** Opening SOURCE INFORMATION block **

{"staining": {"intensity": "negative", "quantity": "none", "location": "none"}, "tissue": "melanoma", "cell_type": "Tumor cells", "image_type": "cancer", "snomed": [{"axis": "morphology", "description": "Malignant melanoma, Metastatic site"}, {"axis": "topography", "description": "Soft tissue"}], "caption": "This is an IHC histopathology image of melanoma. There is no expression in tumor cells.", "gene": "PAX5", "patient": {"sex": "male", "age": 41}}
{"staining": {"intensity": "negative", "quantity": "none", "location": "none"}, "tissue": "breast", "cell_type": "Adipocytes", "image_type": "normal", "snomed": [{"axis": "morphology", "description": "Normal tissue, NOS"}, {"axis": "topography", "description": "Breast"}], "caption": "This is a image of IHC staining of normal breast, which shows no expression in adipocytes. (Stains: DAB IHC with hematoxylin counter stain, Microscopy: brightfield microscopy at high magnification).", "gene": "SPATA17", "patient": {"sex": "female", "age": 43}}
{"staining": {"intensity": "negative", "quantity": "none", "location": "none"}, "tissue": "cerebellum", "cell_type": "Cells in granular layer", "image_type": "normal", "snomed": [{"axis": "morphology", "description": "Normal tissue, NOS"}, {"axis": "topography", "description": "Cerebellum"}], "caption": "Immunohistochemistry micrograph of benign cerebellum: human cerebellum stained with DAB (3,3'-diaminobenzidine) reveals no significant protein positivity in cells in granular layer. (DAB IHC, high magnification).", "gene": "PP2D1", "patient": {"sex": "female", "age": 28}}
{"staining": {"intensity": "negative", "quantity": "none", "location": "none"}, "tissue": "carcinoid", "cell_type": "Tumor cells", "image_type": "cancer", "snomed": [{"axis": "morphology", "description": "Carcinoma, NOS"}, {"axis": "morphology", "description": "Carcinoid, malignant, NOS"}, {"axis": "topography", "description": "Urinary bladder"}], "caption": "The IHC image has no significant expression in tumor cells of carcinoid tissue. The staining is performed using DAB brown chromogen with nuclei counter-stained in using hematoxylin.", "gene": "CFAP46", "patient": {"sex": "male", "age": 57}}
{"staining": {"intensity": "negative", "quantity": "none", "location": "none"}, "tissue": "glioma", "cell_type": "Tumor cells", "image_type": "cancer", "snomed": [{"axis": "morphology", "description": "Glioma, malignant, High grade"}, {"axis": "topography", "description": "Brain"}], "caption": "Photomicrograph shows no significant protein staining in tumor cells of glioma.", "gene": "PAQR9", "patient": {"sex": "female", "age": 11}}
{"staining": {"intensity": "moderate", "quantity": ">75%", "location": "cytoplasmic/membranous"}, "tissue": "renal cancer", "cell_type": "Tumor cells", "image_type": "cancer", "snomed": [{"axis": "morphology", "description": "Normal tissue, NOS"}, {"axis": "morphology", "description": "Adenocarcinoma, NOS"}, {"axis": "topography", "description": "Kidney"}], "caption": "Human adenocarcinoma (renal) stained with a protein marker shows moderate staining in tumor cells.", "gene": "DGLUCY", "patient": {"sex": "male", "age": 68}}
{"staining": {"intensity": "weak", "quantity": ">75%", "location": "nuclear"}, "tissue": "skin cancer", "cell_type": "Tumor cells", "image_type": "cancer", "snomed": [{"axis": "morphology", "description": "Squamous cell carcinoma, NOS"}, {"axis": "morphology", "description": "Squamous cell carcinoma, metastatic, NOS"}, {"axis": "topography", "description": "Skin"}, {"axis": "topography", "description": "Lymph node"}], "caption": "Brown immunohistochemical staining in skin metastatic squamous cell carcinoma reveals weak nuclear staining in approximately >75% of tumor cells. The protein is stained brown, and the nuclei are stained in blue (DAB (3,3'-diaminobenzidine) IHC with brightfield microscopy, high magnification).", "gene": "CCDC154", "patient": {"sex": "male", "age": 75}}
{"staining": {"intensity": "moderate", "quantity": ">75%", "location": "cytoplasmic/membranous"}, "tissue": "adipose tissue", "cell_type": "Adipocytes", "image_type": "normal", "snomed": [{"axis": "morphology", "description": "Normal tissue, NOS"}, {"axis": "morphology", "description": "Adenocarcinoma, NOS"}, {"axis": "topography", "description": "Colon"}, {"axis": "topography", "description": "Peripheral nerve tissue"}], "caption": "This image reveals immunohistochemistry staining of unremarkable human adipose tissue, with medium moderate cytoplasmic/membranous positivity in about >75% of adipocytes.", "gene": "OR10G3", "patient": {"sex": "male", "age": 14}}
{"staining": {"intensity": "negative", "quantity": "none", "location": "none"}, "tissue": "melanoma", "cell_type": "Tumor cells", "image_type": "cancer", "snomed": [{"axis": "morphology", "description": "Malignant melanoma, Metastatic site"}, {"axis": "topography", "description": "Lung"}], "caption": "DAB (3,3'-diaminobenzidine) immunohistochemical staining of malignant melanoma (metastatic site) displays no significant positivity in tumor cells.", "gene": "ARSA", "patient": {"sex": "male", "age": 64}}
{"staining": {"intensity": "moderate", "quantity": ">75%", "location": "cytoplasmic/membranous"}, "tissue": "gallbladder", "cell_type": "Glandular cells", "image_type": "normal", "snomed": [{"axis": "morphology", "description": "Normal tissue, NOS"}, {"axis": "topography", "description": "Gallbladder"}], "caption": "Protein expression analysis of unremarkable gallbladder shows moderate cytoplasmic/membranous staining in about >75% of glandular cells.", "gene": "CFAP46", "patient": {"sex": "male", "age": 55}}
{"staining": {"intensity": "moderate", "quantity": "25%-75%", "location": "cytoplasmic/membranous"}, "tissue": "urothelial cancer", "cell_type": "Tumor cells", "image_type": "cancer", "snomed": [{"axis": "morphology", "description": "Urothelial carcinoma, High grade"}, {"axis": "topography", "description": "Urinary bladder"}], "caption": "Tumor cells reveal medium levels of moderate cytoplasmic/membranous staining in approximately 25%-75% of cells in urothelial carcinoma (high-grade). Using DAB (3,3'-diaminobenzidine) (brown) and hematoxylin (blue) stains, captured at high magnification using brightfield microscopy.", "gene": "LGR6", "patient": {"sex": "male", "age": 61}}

** Closing SOURCE INFORMATION block **

▶ _EXERCISE DESCRIPTION_:
The answer should consist of every record above, copied exactly.

▶ _SOLUTION FOR THIS TASK_:
{"staining": {"intensity": "negative", "quantity": "none", "location": "none"}, "tissue": "melanoma", "cell_type": "Tumor cells", "image_type": "cancer", "snomed": [{"axis": "morphology", "description": "Malignant melanoma, Metastatic site"}, {"axis": "topography", "description": "Soft tissue"}], "caption": "This is an IHC histopathology image of melanoma. There is no expression in tumor cells.", "gene": "PAX5", "patient": {"sex": "male", "age": 41}}
{"staining": {"intensity": "negative", "quantity": "none", "location": "none"}, "tissue": "breast", "cell_type": "Adipocytes", "image_type": "normal", "snomed": [{"axis": "morphology", "description": "Normal tissue, NOS"}, {"axis": "topography", "description": "Breast"}], "caption": "This is a image of IHC staining of normal breast, which shows no expression in adipocytes. (Stains: DAB IHC with hematoxylin counter stain, Microscopy: brightfield microscopy at high magnification).", "gene": "SPATA17", "patient": {"sex": "female", "age": 43}}
{"staining": {"intensity": "negative", "quantity": "none", "location": "none"}, "tissue": "cerebellum", "cell_type": "Cells in granular layer", "image_type": "normal", "snomed": [{"axis": "morphology", "description": "Normal tissue, NOS"}, {"axis": "topography", "description": "Cerebellum"}], "caption": "Immunohistochemistry micrograph of benign cerebellum: human cerebellum stained with DAB (3,3'-diaminobenzidine) reveals no significant protein positivity in cells in granular layer. (DAB IHC, high magnification).", "gene": "PP2D1", "patient": {"sex": "female", "age": 28}}
{"staining": {"intensity": "negative", "quantity": "none", "location": "none"}, "tissue": "carcinoid", "cell_type": "Tumor cells", "image_type": "cancer", "snomed": [{"axis": "morphology", "description": "Carcinoma, NOS"}, {"axis": "morphology", "description": "Carcinoid, malignant, NOS"}, {"axis": "topography", "description": "Urinary bladder"}], "caption": "The IHC image has no significant expression in tumor cells of carcinoid tissue. The staining is performed using DAB brown chromogen with nuclei counter-stained in using hematoxylin.", "gene": "CFAP46", "patient": {"sex": "male", "age": 57}}
{"staining": {"intensity": "negative", "quantity": "none", "location": "none"}, "tissue": "glioma", "cell_type": "Tumor cells", "image_type": "cancer", "snomed": [{"axis": "morphology", "description": "Glioma, malignant, High grade"}, {"axis": "topography", "description": "Brain"}], "caption": "Photomicrograph shows no significant protein staining in tumor cells of glioma.", "gene": "PAQR9", "patient": {"sex": "female", "age": 11}}
{"staining": {"intensity": "moderate", "quantity": ">75%", "location": "cytoplasmic/membranous"}, "tissue": "renal cancer", "cell_type": "Tumor cells", "image_type": "cancer", "snomed": [{"axis": "morphology", "description": "Normal tissue, NOS"}, {"axis": "morphology", "description": "Adenocarcinoma, NOS"}, {"axis": "topography", "description": "Kidney"}], "caption": "Human adenocarcinoma (renal) stained with a protein marker shows moderate staining in tumor cells.", "gene": "DGLUCY", "patient": {"sex": "male", "age": 68}}
{"staining": {"intensity": "weak", "quantity": ">75%", "location": "nuclear"}, "tissue": "skin cancer", "cell_type": "Tumor cells", "image_type": "cancer", "snomed": [{"axis": "morphology", "description": "Squamous cell carcinoma, NOS"}, {"axis": "morphology", "description": "Squamous cell carcinoma, metastatic, NOS"}, {"axis": "topography", "description": "Skin"}, {"axis": "topography", "description": "Lymph node"}], "caption": "Brown immunohistochemical staining in skin metastatic squamous cell carcinoma reveals weak nuclear staining in approximately >75% of tumor cells. The protein is stained brown, and the nuclei are stained in blue (DAB (3,3'-diaminobenzidine) IHC with brightfield microscopy, high magnification).", "gene": "CCDC154", "patient": {"sex": "male", "age": 75}}
{"staining": {"intensity": "moderate", "quantity": ">75%", "location": "cytoplasmic/membranous"}, "tissue": "adipose tissue", "cell_type": "Adipocytes", "image_type": "normal", "snomed": [{"axis": "morphology", "description": "Normal tissue, NOS"}, {"axis": "morphology", "description": "Adenocarcinoma, NOS"}, {"axis": "topography", "description": "Colon"}, {"axis": "topography", "description": "Peripheral nerve tissue"}], "caption": "This image reveals immunohistochemistry staining of unremarkable human adipose tissue, with medium moderate cytoplasmic/membranous positivity in about >75% of adipocytes.", "gene": "OR10G3", "patient": {"sex": "male", "age": 14}}
{"staining": {"intensity": "negative", "quantity": "none", "location": "none"}, "tissue": "melanoma", "cell_type": "Tumor cells", "image_type": "cancer", "snomed": [{"axis": "morphology", "description": "Malignant melanoma, Metastatic site"}, {"axis": "topography", "description": "Lung"}], "caption": "DAB (3,3'-diaminobenzidine) immunohistochemical staining of malignant melanoma (metastatic site) displays no significant positivity in tumor cells.", "gene": "ARSA", "patient": {"sex": "male", "age": 64}}
{"staining": {"intensity": "moderate", "quantity": ">75%", "location": "cytoplasmic/membranous"}, "tissue": "gallbladder", "cell_type": "Glandular cells", "image_type": "normal", "snomed": [{"axis": "morphology", "description": "Normal tissue, NOS"}, {"axis": "topography", "description": "Gallbladder"}], "caption": "Protein expression analysis of unremarkable gallbladder shows moderate cytoplasmic/membranous staining in about >75% of glandular cells.", "gene": "CFAP46", "patient": {"sex": "male", "age": 55}}
{"staining": {"intensity": "moderate", "quantity": "25%-75%", "location": "cytoplasmic/membranous"}, "tissue": "urothelial cancer", "cell_type": "Tumor cells", "image_type": "cancer", "snomed": [{"axis": "morphology", "description": "Urothelial carcinoma, High grade"}, {"axis": "topography", "description": "Urinary bladder"}], "caption": "Tumor cells reveal medium levels of moderate cytoplasmic/membranous staining in approximately 25%-75% of cells in urothelial carcinoma (high-grade). Using DAB (3,3'-diaminobenzidine) (brown) and hematoxylin (blue) stains, captured at high magnification using brightfield microscopy.", "gene": "LGR6", "patient": {"sex": "male", "age": 61}}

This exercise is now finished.